**Assignment**
Would you give the listing back word for word once its pictures are removed?

● ● ● ● ●

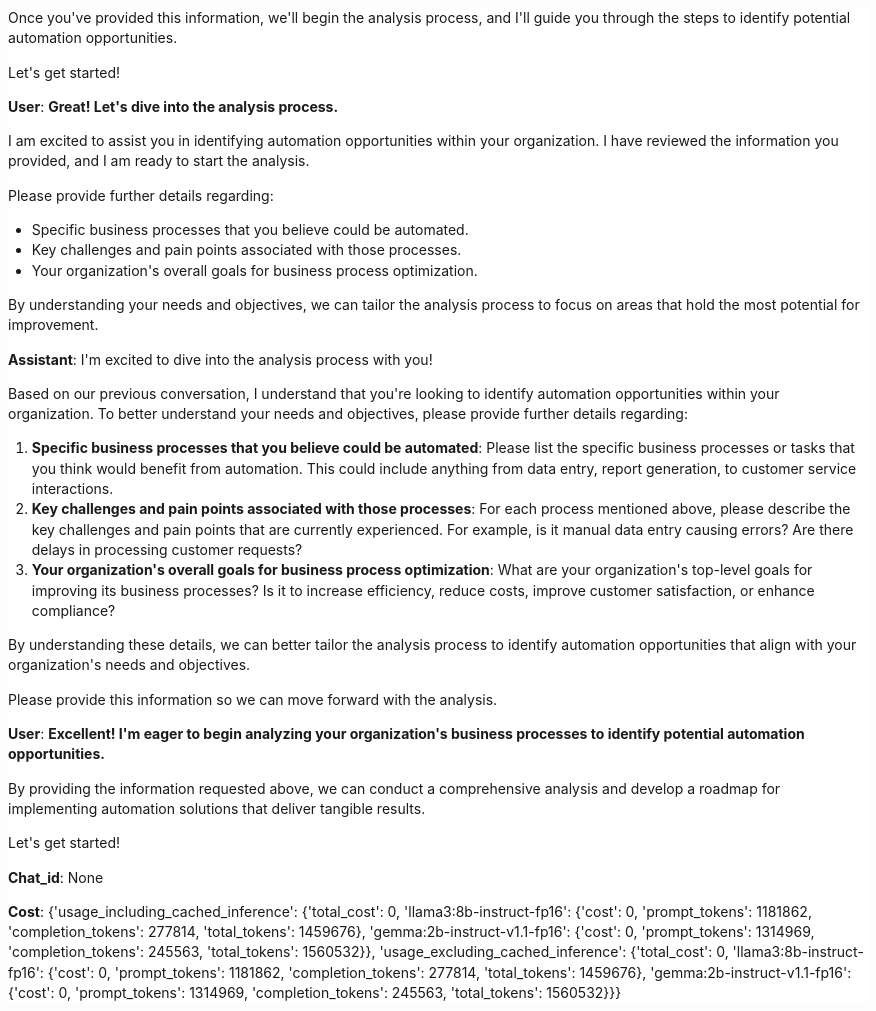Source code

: Once you've provided this information, we'll begin the analysis process, and I'll guide you through the steps to identify potential automation opportunities.

Let's get started!

**User**: **Great! Let's dive into the analysis process.**

I am excited to assist you in identifying automation opportunities within your organization. I have reviewed the information you provided, and I am ready to start the analysis.

Please provide further details regarding:

* Specific business processes that you believe could be automated.
* Key challenges and pain points associated with those processes.
* Your organization's overall goals for business process optimization.

By understanding your needs and objectives, we can tailor the analysis process to focus on areas that hold the most potential for improvement.

**Assistant**: I'm excited to dive into the analysis process with you!

Based on our previous conversation, I understand that you're looking to identify automation opportunities within your organization. To better understand your needs and objectives, please provide further details regarding:

1. **Specific business processes that you believe could be automated**:
Please list the specific business processes or tasks that you think would benefit from automation. This could include anything from data entry, report generation, to customer service interactions.
2. **Key challenges and pain points associated with those processes**:
For each process mentioned above, please describe the key challenges and pain points that are currently experienced. For example, is it manual data entry causing errors? Are there delays in processing customer requests?
3. **Your organization's overall goals for business process optimization**:
What are your organization's top-level goals for improving its business processes? Is it to increase efficiency, reduce costs, improve customer satisfaction, or enhance compliance?

By understanding these details, we can better tailor the analysis process to identify automation opportunities that align with your organization's needs and objectives.

Please provide this information so we can move forward with the analysis.

**User**: **Excellent! I'm eager to begin analyzing your organization's business processes to identify potential automation opportunities.**

By providing the information requested above, we can conduct a comprehensive analysis and develop a roadmap for implementing automation solutions that deliver tangible results.

Let's get started!

**Chat_id**: None

**Cost**: {'usage_including_cached_inference': {'total_cost': 0, 'llama3:8b-instruct-fp16': {'cost': 0, 'prompt_tokens': 1181862, 'completion_tokens': 277814, 'total_tokens': 1459676}, 'gemma:2b-instruct-v1.1-fp16': {'cost': 0, 'prompt_tokens': 1314969, 'completion_tokens': 245563, 'total_tokens': 1560532}}, 'usage_excluding_cached_inference': {'total_cost': 0, 'llama3:8b-instruct-fp16': {'cost': 0, 'prompt_tokens': 1181862, 'completion_tokens': 277814, 'total_tokens': 1459676}, 'gemma:2b-instruct-v1.1-fp16': {'cost': 0, 'prompt_tokens': 1314969, 'completion_tokens': 245563, 'total_tokens': 1560532}}}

● ● ● ● ●

**Written solution**
Source code

: Once you've provided this information, we'll begin the analysis process, and I'll guide you through the steps to identify potential automation opportunities.

Let's get started!

**User**: **Great! Let's dive into the analysis process.**

I am excited to assist you in identifying automation opportunities within your organization. I have reviewed the information you provided, and I am ready to start the analysis.

Please provide further details regarding:

* Specific business processes that you believe could be automated.
* Key challenges and pain points associated with those processes.
* Your organization's overall goals for business process optimization.

By understanding your needs and objectives, we can tailor the analysis process to focus on areas that hold the most potential for improvement.

**Assistant**: I'm excited to dive into the analysis process with you!

Based on our previous conversation, I understand that you're looking to identify automation opportunities within your organization. To better understand your needs and objectives, please provide further details regarding:

1. **Specific business processes that you believe could be automated**:
Please list the specific business processes or tasks that you think would benefit from automation. This could include anything from data entry, report generation, to customer service interactions.
2. **Key challenges and pain points associated with those processes**:
For each process mentioned above, please describe the key challenges and pain points that are currently experienced. For example, is it manual data entry causing errors? Are there delays in processing customer requests?
3. **Your organization's overall goals for business process optimization**:
What are your organization's top-level goals for improving its business processes? Is it to increase efficiency, reduce costs, improve customer satisfaction, or enhance compliance?

By understanding these details, we can better tailor the analysis process to identify automation opportunities that align with your organization's needs and objectives.

Please provide this information so we can move forward with the analysis.

**User**: **Excellent! I'm eager to begin analyzing your organization's business processes to identify potential automation opportunities.**

By providing the information requested above, we can conduct a comprehensive analysis and develop a roadmap for implementing automation solutions that deliver tangible results.

Let's get started!

**Chat_id**: None

**Cost**: {'usage_including_cached_inference': {'total_cost': 0, 'llama3:8b-instruct-fp16': {'cost': 0, 'prompt_tokens': 1181862, 'completion_tokens': 277814, 'total_tokens': 1459676}, 'gemma:2b-instruct-v1.1-fp16': {'cost': 0, 'prompt_tokens': 1314969, 'completion_tokens': 245563, 'total_tokens': 1560532}}, 'usage_excluding_cached_inference': {'total_cost': 0, 'llama3:8b-instruct-fp16': {'cost': 0, 'prompt_tokens': 1181862, 'completion_tokens': 277814, 'total_tokens': 1459676}, 'gemma:2b-instruct-v1.1-fp16': {'cost': 0, 'prompt_tokens': 1314969, 'completion_tokens': 245563, 'total_tokens': 1560532}}}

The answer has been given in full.